|Church offers back-to-school supplies, haircuts|
Erica Manry helps Thomas Whittaker choose a new backpack at the annual back-to-school clinic at Belfast (N.Y.) United Methodist Church. In the state's poorest county, the church provides students with free school supplies and haircuts, among other things. UMNS photos by James Melchiorre.
By James Melchiorre*
Aug. 31, 2007 | BELFAST, N.Y. (UMNS)
Visiting the Allegany County Fair in western New York in July, Stephanie Karcher picked up a flyer about the annual back-to-school clinic at Belfast United Methodist Church.
Weeks later on a sunny Saturday, she and her two young children stand outside the church along with dozens of their neighbors, waiting for the doors to open.
Inside, they find new backpacks filled with school supplies purchased and donated by members of the church. There are also water bottles, books and health information.
Volunteer Jill Aronson gives Thomas a haircut in preparation for his first
day of kindergarten.
Everything is free, including the haircuts.
"They needed them for sure," says Karcher of the trims. "The hair's going crazy on us."
The start of a new school year each September is an expensive time, according to Karcher and other parents.
"As they get older and more and more needs are met, it gets harder for the average family that's just barely making it to get everything they're required to have for school," she says.
Scarce jobs, struggling families
Clinic organizers at Belfast United Methodist Church say such economic realities provided the impetus for sponsoring the church's first back-to-school clinic in 2004.
"We felt this was an extreme need," says the Rev. Keith Manry, senior pastor of the congregation. "Sixty percent of the children in our community are below the poverty level. Allegany County, in which we live, is the poorest county in New York state."
Belfast is a community of roughly 1,700 people, with rolling hills and old barns reminiscent of the days when dairy farming provided a reliable family income. Small family-operated farms have largely disappeared; factory jobs are scarce.
Folks here speak of relatives and neighbors who make 90-minute roundtrips to work as prison guards. The closest supermarket is a 30-minute drive away.
"A lot of people are out of work. They have four or five kids each," says Erica Manry, the pastor's wife, who came up with the idea of a back-to-school clinic.
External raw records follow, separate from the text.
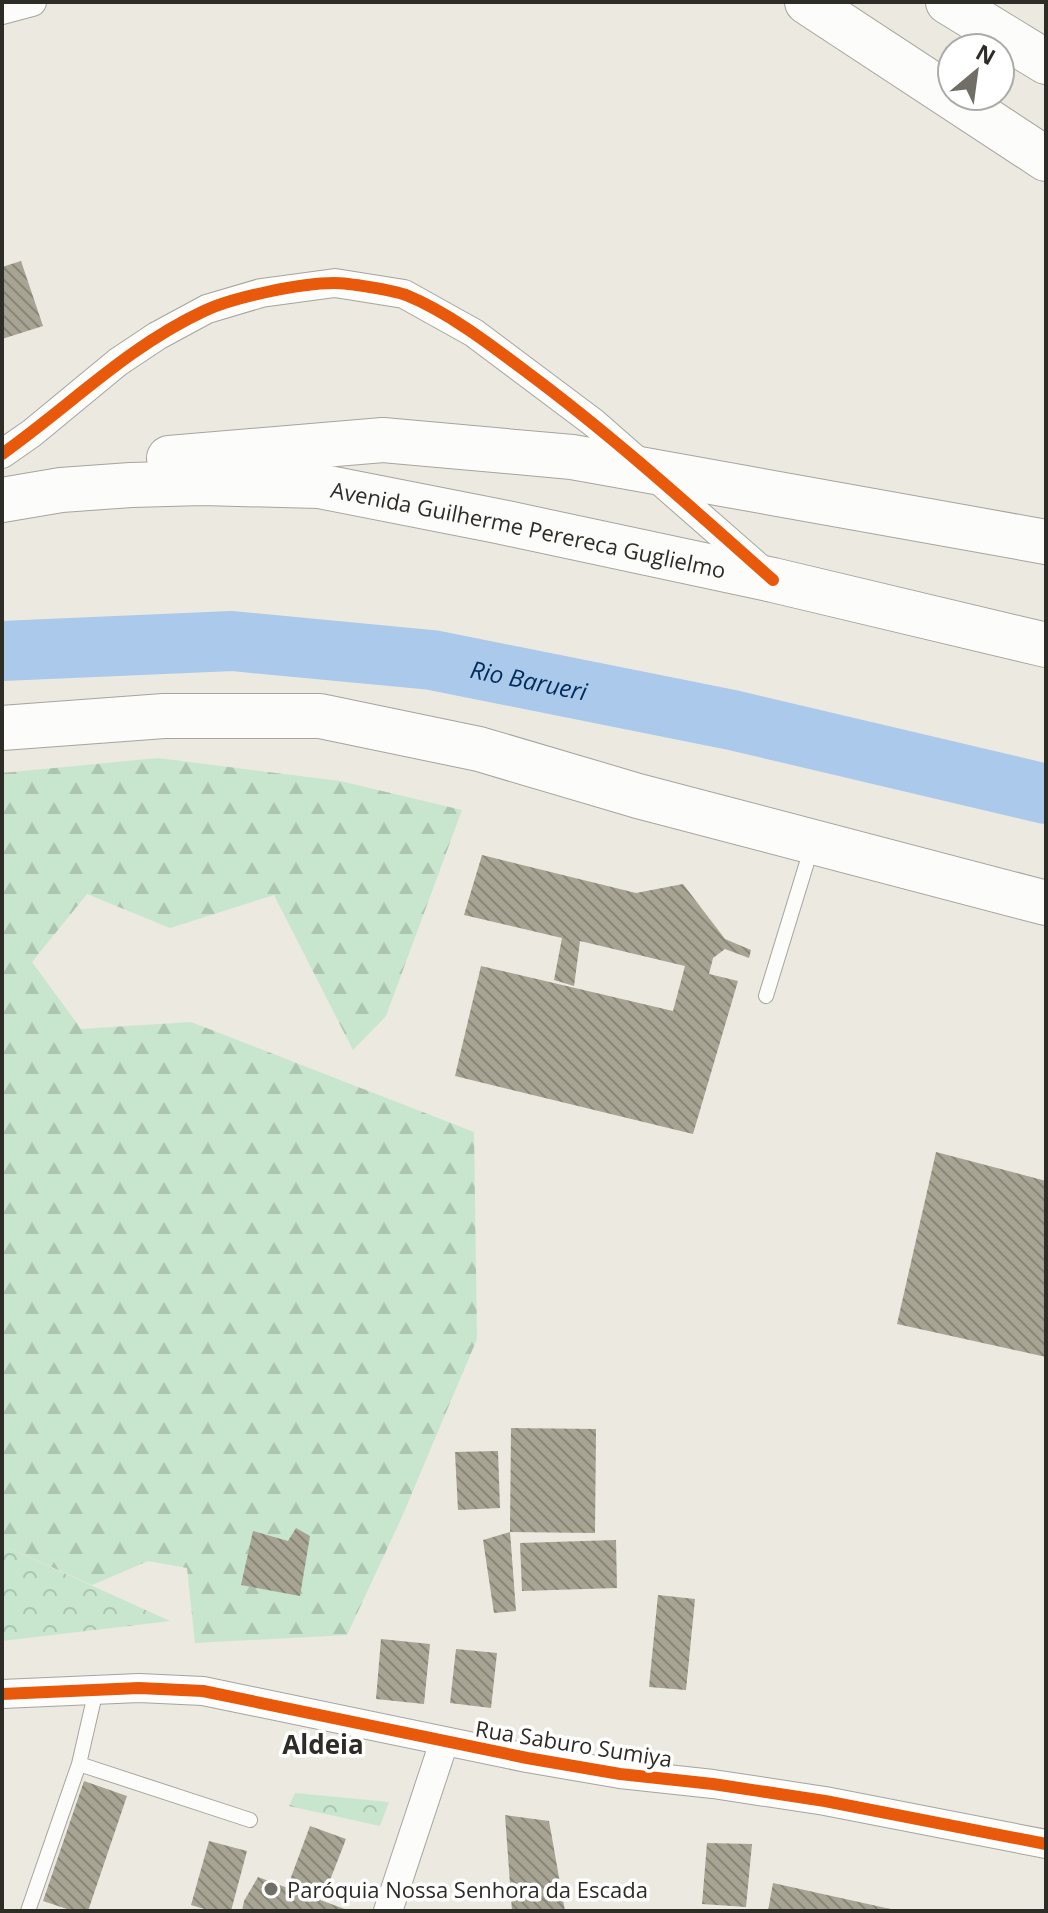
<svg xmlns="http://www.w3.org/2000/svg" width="1048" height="1913" font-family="'Open Sans',sans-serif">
	<defs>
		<pattern id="forest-firs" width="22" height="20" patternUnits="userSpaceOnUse" patternTransform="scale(2)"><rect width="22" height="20" fill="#c8e6cd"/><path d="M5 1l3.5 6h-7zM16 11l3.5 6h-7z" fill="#acc5b0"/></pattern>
		<pattern id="park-crowns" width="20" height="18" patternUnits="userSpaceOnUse" patternTransform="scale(2)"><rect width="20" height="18" fill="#c8e6cd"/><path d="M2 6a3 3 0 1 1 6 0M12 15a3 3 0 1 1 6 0" fill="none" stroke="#acc5b0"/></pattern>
		<pattern id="building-back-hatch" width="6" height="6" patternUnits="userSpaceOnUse" patternTransform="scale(2)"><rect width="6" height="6" fill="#a7a493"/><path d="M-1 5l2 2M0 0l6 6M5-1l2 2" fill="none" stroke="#888678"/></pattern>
	</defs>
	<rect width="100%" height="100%" fill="#ebe9e0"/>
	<!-- forest -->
	<path fill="url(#forest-firs)" d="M158,758L340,781L462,810L386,1016L353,1050L274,895L170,928L87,894L32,962L81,1029L191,1022L474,1132L477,1339L401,1519L347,1635L195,1643L187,1568L148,1561L92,1585L2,1545V773Z"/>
	<!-- park -->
	<path fill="url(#park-crowns)" d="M2,1545L170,1621L2,1641Z
		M295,1793L389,1802L380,1826L289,1806Z"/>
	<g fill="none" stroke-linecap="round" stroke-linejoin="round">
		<!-- river -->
		<path stroke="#abc9eb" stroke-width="60" id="s1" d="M2,651L232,641L432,660L732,720L1046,794"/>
	</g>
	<!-- building -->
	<path fill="url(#building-back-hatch)" d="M21,261L43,326L2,339V267Z
		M482,855L636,893L683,884L725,939L751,950L749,958L725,949L713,958L709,974L738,981L693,1134L455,1076L481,966L673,1011L685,966L580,941L574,986L554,980L562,938L464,915Z
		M936,1152L1046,1181V1357L897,1324Z
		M511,1428L596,1429L595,1533L510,1532Z
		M498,1451L500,1508L458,1510L455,1452Z
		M296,1528L310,1536L300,1596L241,1585L253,1531L288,1541Z
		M510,1532L516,1611L494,1613L483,1540Z
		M616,1540L617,1588L522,1591L520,1543Z
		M658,1595L695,1599L686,1690L649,1687Z
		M381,1639L430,1644L424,1704L376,1699Z
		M456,1649L497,1653L491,1708L450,1703Z
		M84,1781L127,1796L88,1911H73L43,1901Z
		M505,1815L549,1821L565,1911H512Z
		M310,1826L346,1839L325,1893L290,1880Z
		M209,1841L247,1851L231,1911H211L191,1905Z
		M707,1843L752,1844L746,1907L702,1904Z
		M258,1877L350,1911H242L244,1901Z
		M773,1883L895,1910V1911H768Z"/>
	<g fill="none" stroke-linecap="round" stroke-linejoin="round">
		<defs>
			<path id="lane" d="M766,996L812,846
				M79,1764L250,1820
				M28,1911L79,1764L96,1690"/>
			<path id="street" d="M2,10L32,2
				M2,454L32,433L118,362L157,336L207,309L261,293L335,283L404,294L474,333L594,423L766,574
				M2,1694L139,1688L203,1691L527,1758L620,1774L713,1784L825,1801L1046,1844
				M388,1911L444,1742"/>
			<g id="primary">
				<path d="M169,458L383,440L572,457L1046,542"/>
				<path id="s2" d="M2,500L61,490L131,485L203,483L319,486L497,521L773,580L1046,645"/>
				<path d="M2,728L164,716H320L479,749L638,796L1046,903"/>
			</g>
			<path id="highway" d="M807,2L1046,159
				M948,2L1046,62"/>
		</defs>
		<!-- lane casing -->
		<use href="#lane" stroke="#a6a49d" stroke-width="16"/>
		<!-- street casing -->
		<use href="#street" stroke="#a6a49d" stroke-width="30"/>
		<!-- primary casing -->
		<use href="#primary" stroke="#a6a49d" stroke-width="46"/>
		<!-- highway casing -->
		<use href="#highway" stroke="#a6a49d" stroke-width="46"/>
		<!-- lane -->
		<use href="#lane" stroke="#fcfcfa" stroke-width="14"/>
		<!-- street -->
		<use href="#street" stroke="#fcfcfa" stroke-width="28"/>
		<!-- primary -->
		<use href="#primary" stroke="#fcfcfa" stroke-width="44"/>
		<!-- highway -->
		<use href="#highway" stroke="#fcfcfa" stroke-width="44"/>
		<defs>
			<path id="cycleway" d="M2,454C71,405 127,347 204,311C233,297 302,283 334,283C348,283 392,290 406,295C448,312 491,345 528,373C614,437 693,509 773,580
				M2,1694L139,1688L203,1691L527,1758L620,1774L713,1784L825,1801L1046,1844"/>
		</defs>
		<!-- cycleway casing -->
		<use href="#cycleway" stroke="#fff" stroke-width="17"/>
		<!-- cycleway -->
		<use href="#cycleway" stroke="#e8590c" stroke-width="12"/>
	</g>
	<!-- markers -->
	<circle fill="#706e67" stroke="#fff" stroke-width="3" cx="271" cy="1889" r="8"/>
	<g text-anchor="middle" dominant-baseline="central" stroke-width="7" stroke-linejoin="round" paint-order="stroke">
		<!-- street labels -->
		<g font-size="22" fill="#2e2c26" stroke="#fff">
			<text stroke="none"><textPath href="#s2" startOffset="532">Avenida Guilherme Perereca Guglielmo</textPath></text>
			<text transform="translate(574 1743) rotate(9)">Rua Saburo Sumiya</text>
		</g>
		<!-- poi labels -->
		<g font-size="22" fill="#2e2c26" stroke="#fff" text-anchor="start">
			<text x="287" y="1889">Paróquia Nossa Senhora da Escada</text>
		</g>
		<!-- water labels -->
		<g font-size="24" font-style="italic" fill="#002c5b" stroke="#fff">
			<text stroke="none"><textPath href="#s1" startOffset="530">Rio Barueri</textPath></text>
		</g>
		<!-- quarter labels -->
		<g font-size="26" font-weight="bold" fill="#2e2c26" stroke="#fff">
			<text x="323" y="1744">Aldeia</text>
		</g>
	</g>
	<!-- border -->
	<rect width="1048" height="1913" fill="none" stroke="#2e2c26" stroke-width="8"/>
	<!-- north arrow -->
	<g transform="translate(976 72) rotate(29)"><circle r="38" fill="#ffffff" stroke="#ababa8" stroke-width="2"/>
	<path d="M0-6L14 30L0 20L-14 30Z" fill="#706e67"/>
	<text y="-12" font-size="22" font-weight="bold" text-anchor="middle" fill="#2e2c26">N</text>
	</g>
</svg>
The line for school supplies stretches
out the door.
In addition to providing school supplies, the church provides a signup sheet for parents whose children need new school clothes. Parents check whether their child is a boy or girl and list sizes for jeans and sneakers. A member of the congregation then makes the purchases.
"At least they can go the first day and have a nice pair of jeans and a nice pair of sneakers, and they're not looking different than any of the other kids that might have more than them," Mrs. Manry says.
Third-grader Lilac Wooding gets her hair cut by Jill Aronson, a local stylist who donates her time to the clinic. Lilac's father says he grew up in Belfast at a time when going back to school wasn't so stressful.
"Back when I went to school, the teacher supplied everything," recalls Matt Wooding. "When you get programs like this in the communities, it alleviates some of the pressure on families with low incomes or no income."
Manry says the clinic is consistent with the church's mission.
"The reason we've done this ministry is because it's so true and genuine to the needs of our community," he says. "When Jesus ministered to people, you frequently find the first need he met was the physical need."
Erica Manry believes the clinic has made the congregation more aware of and compassionate toward the needs of their neighbors.
Families sign up for Angel Food Ministries,
a grocery relief program.
"Some of the older people changed their outlook on people in the community, realizing it's not the kids' fault that they don't have (clothes and supplies)," she says.
Thomas Whittaker, getting ready for his first day of kindergarten, is a little anxious during his haircut and manages to divert his attention by blowing up a blue balloon. His sister, Dominique, an incoming fourth-grader, checks out the free books.
Their mother, Stephanie Karcher, says the clinic may become a back-to-school tradition for her family.
"I definitely would hope to be back next year," she says. "It's amazing how people pull through for each other.
"They're life-savers here."
*Melchiorre is a freelance producer based in New York City.